■ **Data records**:
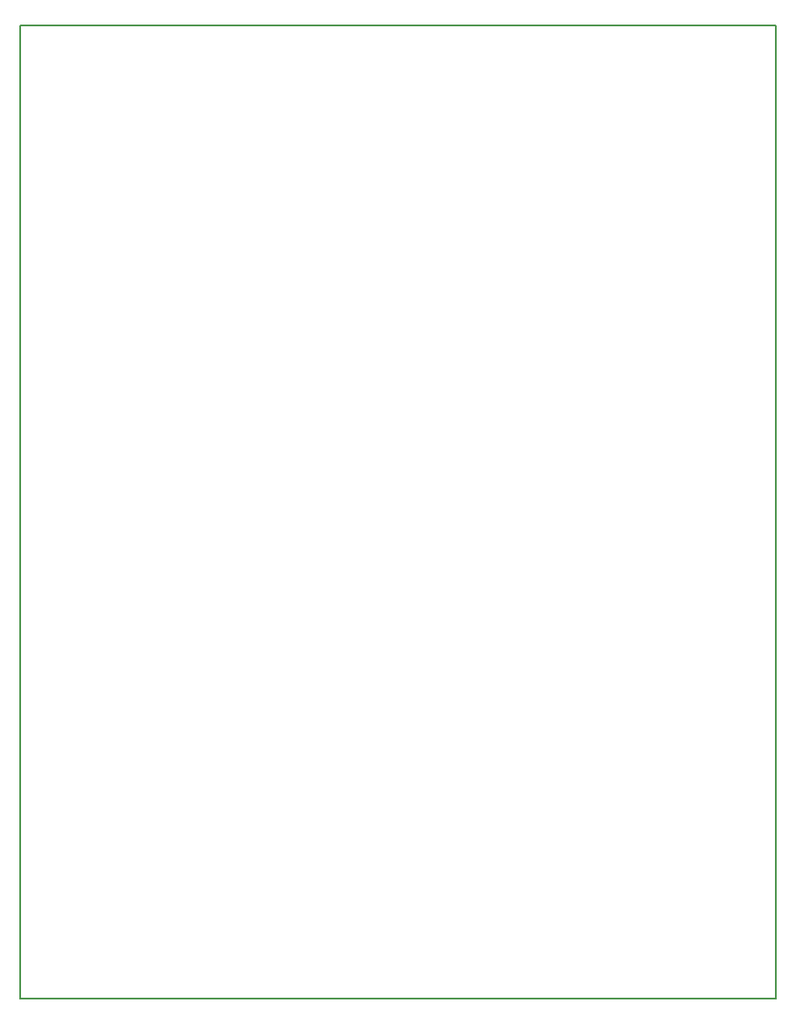
<source format=gm1>
G04 #@! TF.GenerationSoftware,KiCad,Pcbnew,5.0.2-bee76a0~70~ubuntu18.04.1*
G04 #@! TF.CreationDate,2018-12-21T13:31:27+01:00*
G04 #@! TF.ProjectId,8FilPilotes_Base,3846696c-5069-46c6-9f74-65735f426173,rev?*
G04 #@! TF.SameCoordinates,Original*
G04 #@! TF.FileFunction,Profile,NP*
%FSLAX46Y46*%
G04 Gerber Fmt 4.6, Leading zero omitted, Abs format (unit mm)*
G04 Created by KiCad (PCBNEW 5.0.2-bee76a0~70~ubuntu18.04.1) date ven. 21 déc. 2018 13:31:27 CET*
%MOMM*%
%LPD*%
G01*
G04 APERTURE LIST*
%ADD10C,0.200000*%
%ADD11C,0.150000*%
G04 APERTURE END LIST*
D10*
X202000000Y-143000000D02*
X129000000Y-143000000D01*
D11*
X202000000Y-49000000D02*
X202000000Y-143000000D01*
D10*
X202000000Y-49000000D02*
X129000000Y-49000000D01*
X129000000Y-49000000D02*
X129000000Y-143000000D01*
M02*

</source>
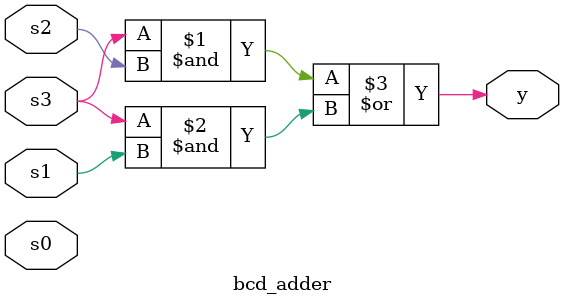
<source format=sv>

module bcd_adder (input logic s3, s2, s1, s0, output logic y);
	
    assign y = (s3&s2) | (s3&s1);

endmodule

</source>
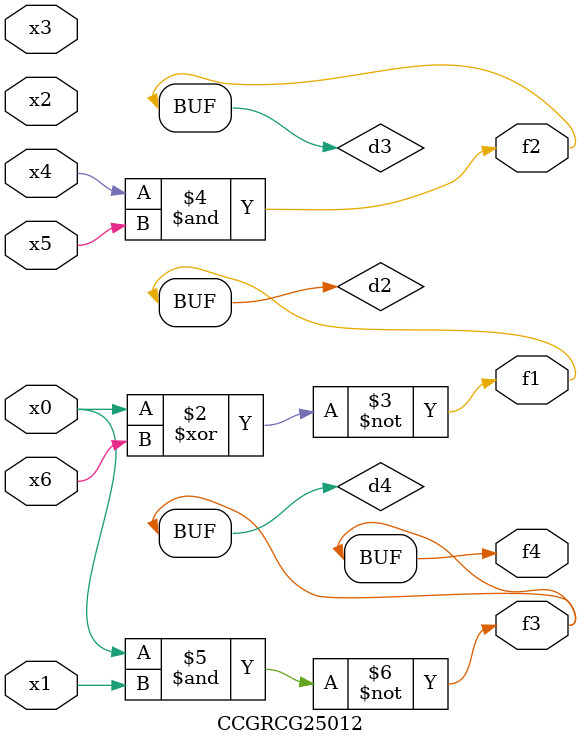
<source format=v>
module CCGRCG25012(
	input x0, x1, x2, x3, x4, x5, x6,
	output f1, f2, f3, f4
);

	wire d1, d2, d3, d4;

	nor (d1, x0);
	xnor (d2, x0, x6);
	and (d3, x4, x5);
	nand (d4, x0, x1);
	assign f1 = d2;
	assign f2 = d3;
	assign f3 = d4;
	assign f4 = d4;
endmodule

</source>
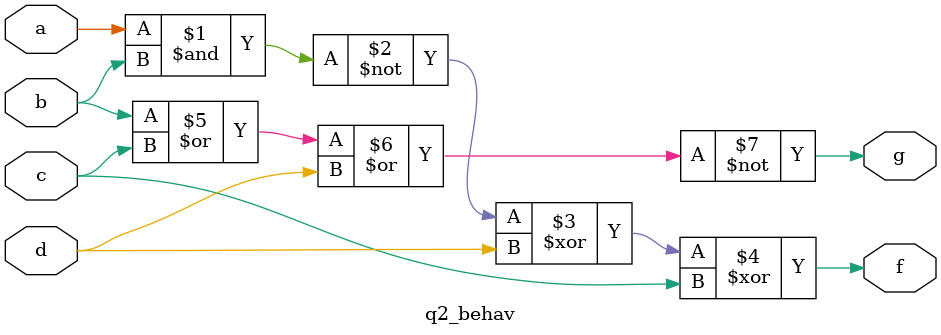
<source format=v>
module q2_behav(f, g, a, b, c, d);
	input a, b, c, d;
	output f, g;
	assign f = ((~(a & b)) ^ d ^ c);
	assign g = ~(b | c | d);
endmodule

</source>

■ **Activity**: Scan the entries above for the string "format" and copy each line that contains it.

■ **Result for this exercise**:
<source format=gm1>
G04 Gerber Fmt 4.6, Leading zero omitted, Abs format (unit mm)*
<source format=sv>
<source format=v>
<source format=v>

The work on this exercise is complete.